| Version | Supported |
|---|---|
| 1.0.x | ✅ |
| < 1.0 | ❌ |
Security fixes are released for the latest stable version. Pre-release versions
(-preview, -rc) are not supported once the corresponding stable version ships.
This policy covers all packages shipped from this repository:
Mediant, Mediant.Contracts, Mediant.Behaviors, Mediant.FluentValidation,
Mediant.AspNetCore, Mediant.EntityFrameworkCore, Mediant.Analyzers,
and Mediant.SourceGenerator.
Please do not report security vulnerabilities through public GitHub issues.

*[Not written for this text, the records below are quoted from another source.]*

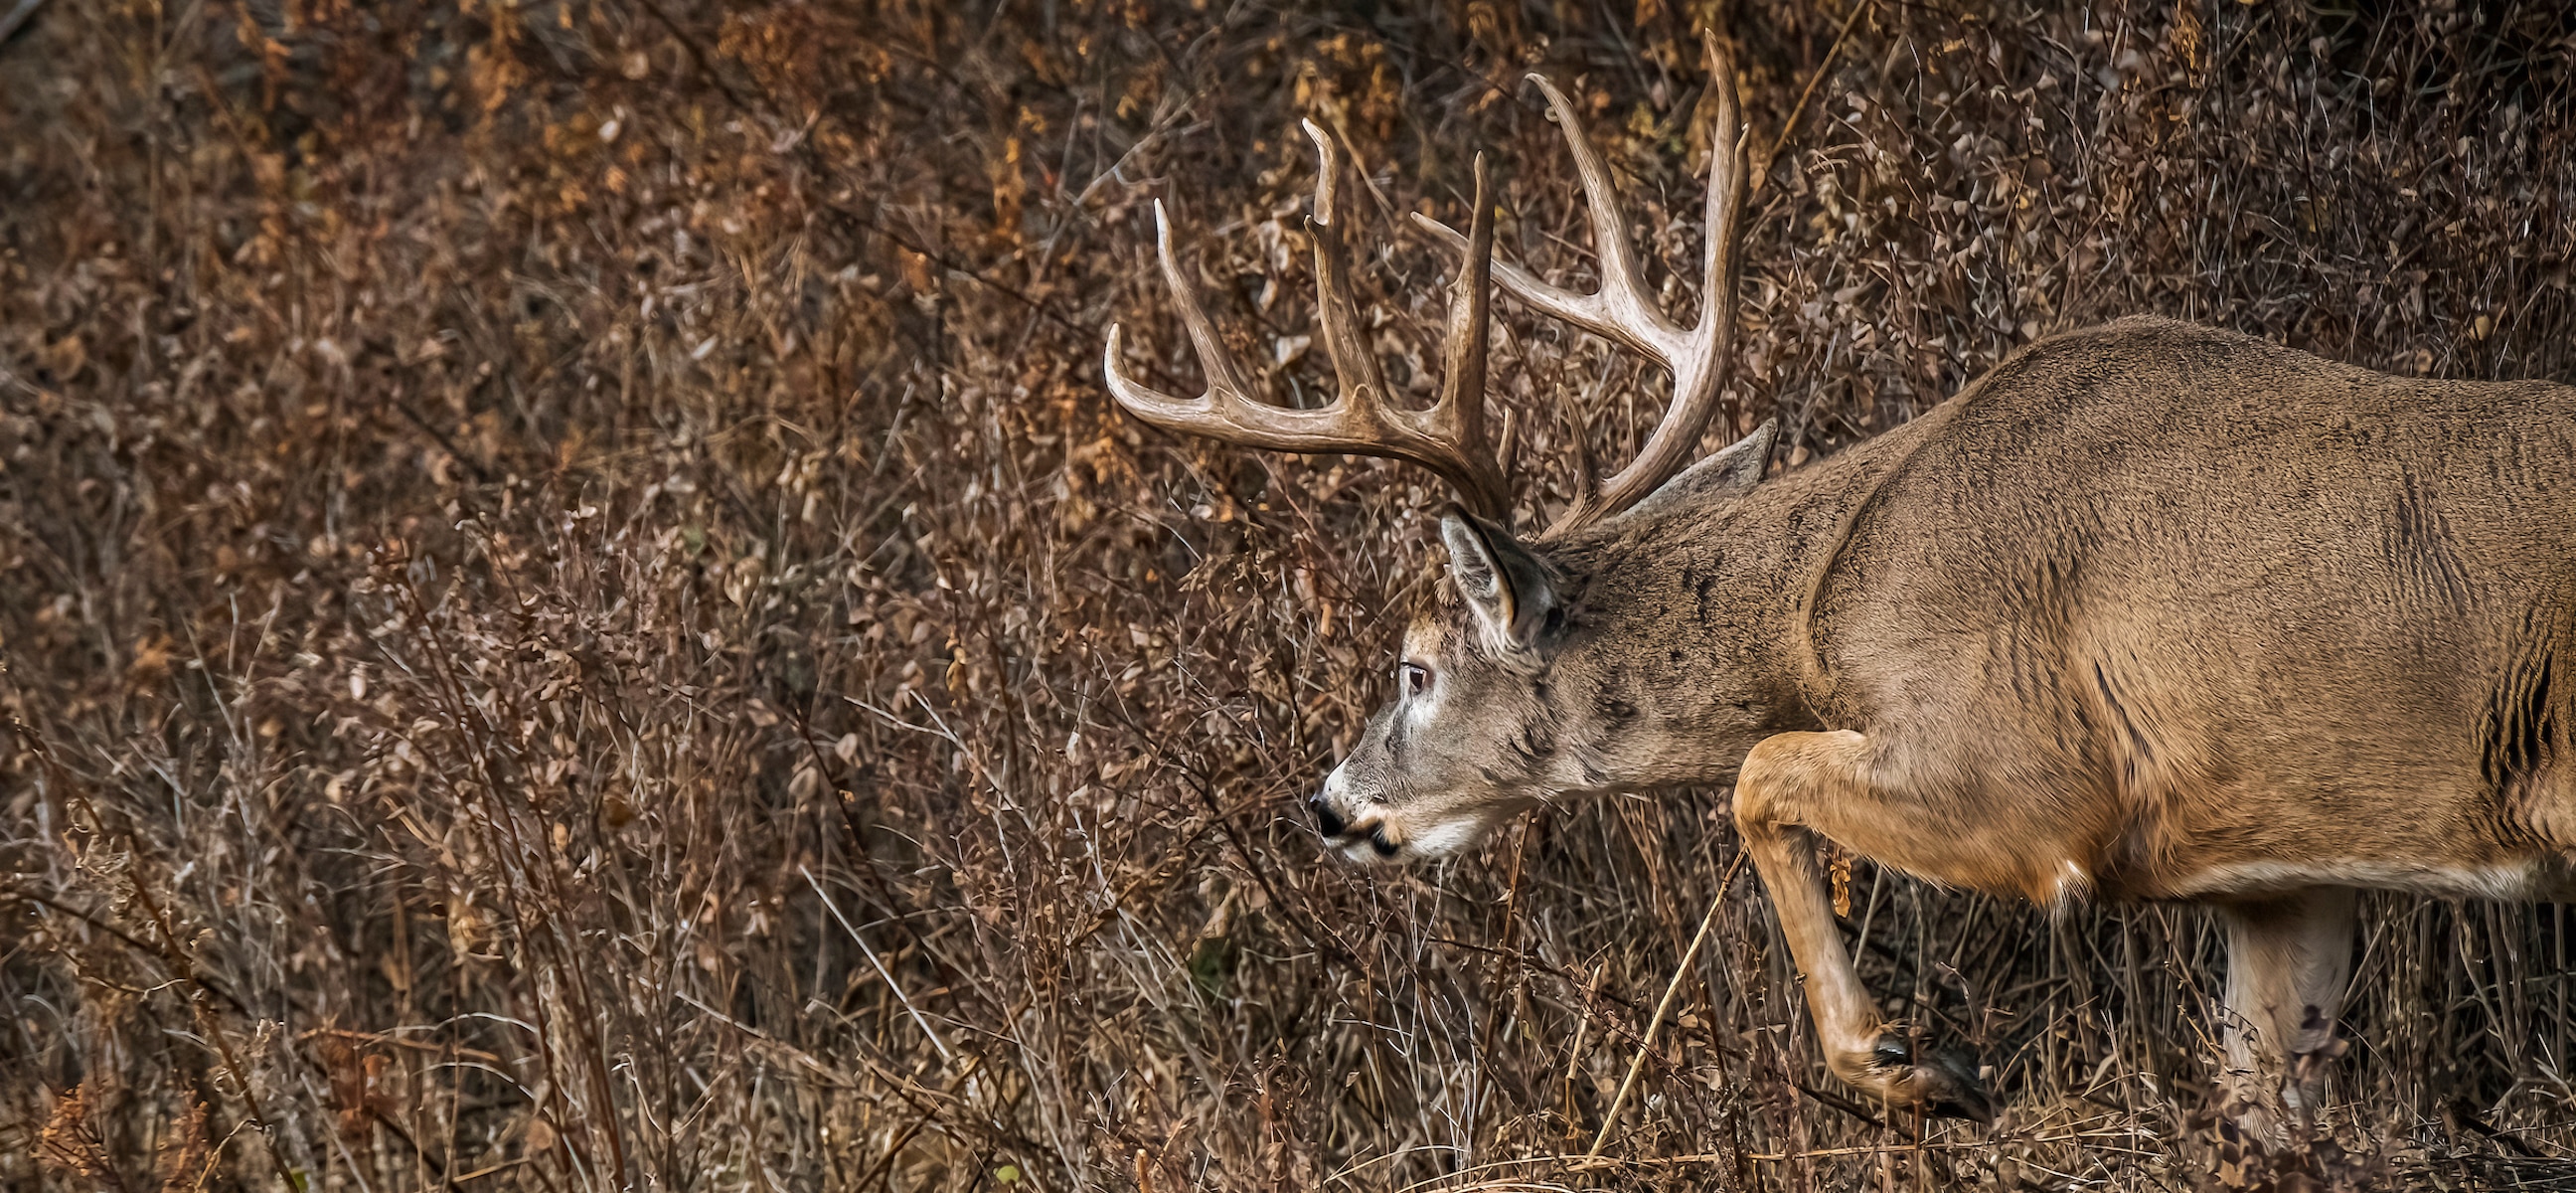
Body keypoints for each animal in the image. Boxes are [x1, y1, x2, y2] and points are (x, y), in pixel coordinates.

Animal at [1102, 32, 2576, 1123]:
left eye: (1414, 665)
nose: (1327, 805)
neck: (1837, 598)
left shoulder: (2042, 782)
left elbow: (1757, 776)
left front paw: (1913, 1066)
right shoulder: (2278, 871)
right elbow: (2259, 1108)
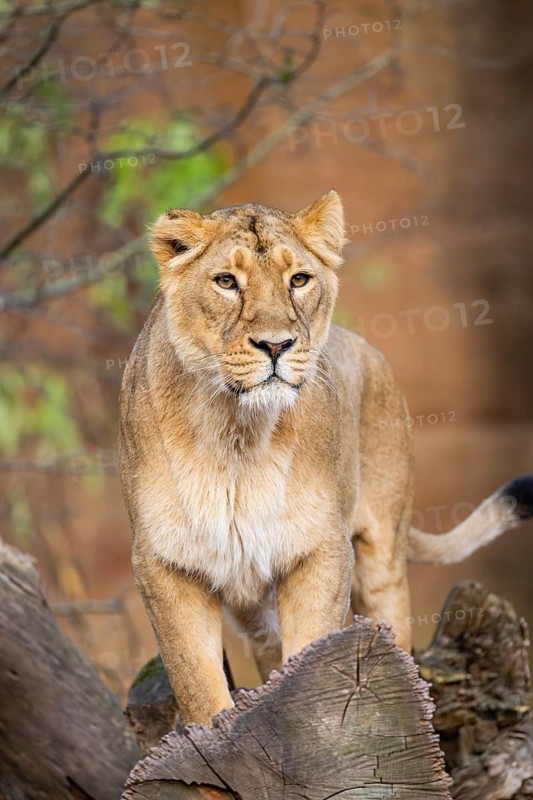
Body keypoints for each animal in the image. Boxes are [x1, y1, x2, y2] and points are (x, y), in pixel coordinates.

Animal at [119, 190, 532, 726]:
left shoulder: (321, 547)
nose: (276, 345)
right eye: (226, 281)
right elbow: (198, 685)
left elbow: (312, 658)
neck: (237, 434)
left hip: (382, 559)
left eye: (299, 279)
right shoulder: (164, 561)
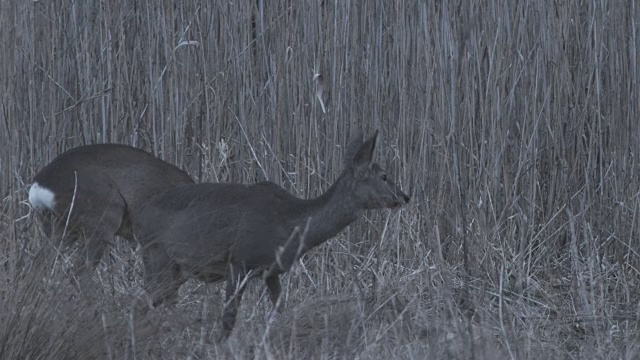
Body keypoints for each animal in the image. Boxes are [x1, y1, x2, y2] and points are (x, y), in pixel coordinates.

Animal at [134, 130, 410, 340]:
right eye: (384, 176)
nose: (405, 196)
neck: (289, 224)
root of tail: (140, 216)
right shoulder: (240, 261)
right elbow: (228, 319)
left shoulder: (272, 272)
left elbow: (279, 312)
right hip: (158, 256)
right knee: (143, 302)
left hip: (174, 270)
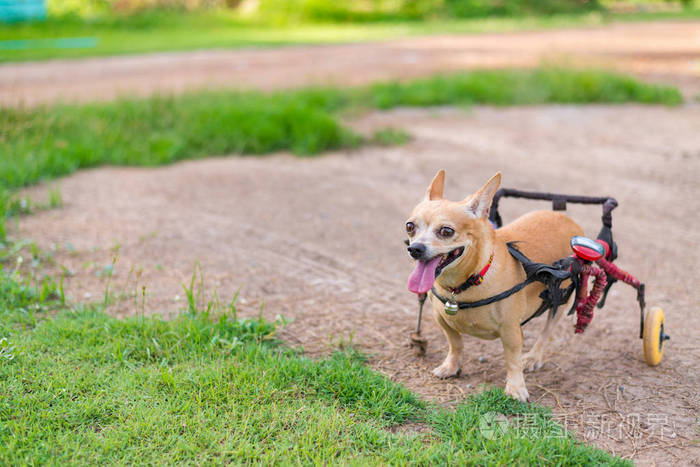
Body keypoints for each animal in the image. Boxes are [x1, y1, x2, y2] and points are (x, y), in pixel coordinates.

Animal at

Report vulnerabilities privately via
GitHub Security Advisories
(preferred), or by email to omer@omercelik.dev with the subject line
[SECURITY] mediant.
Please include as much of the following as you can:
- The affected package(s) and version(s)
- A description of the vulnerability and its impact
- Steps to reproduce, ideally a minimal proof of concept
- Any suggested mitigation or fix
- Acknowledgement within 48 hours of your report.
- Assessment and severity triage within 7 days.
- Fix and release: confirmed vulnerabilities are fixed as fast as severity demands; a patched version is published to NuGet.org and a security advisory is issued crediting the reporter (unless you prefer to remain anonymous).
Please give us a reasonable window to ship a fix before any public disclosure.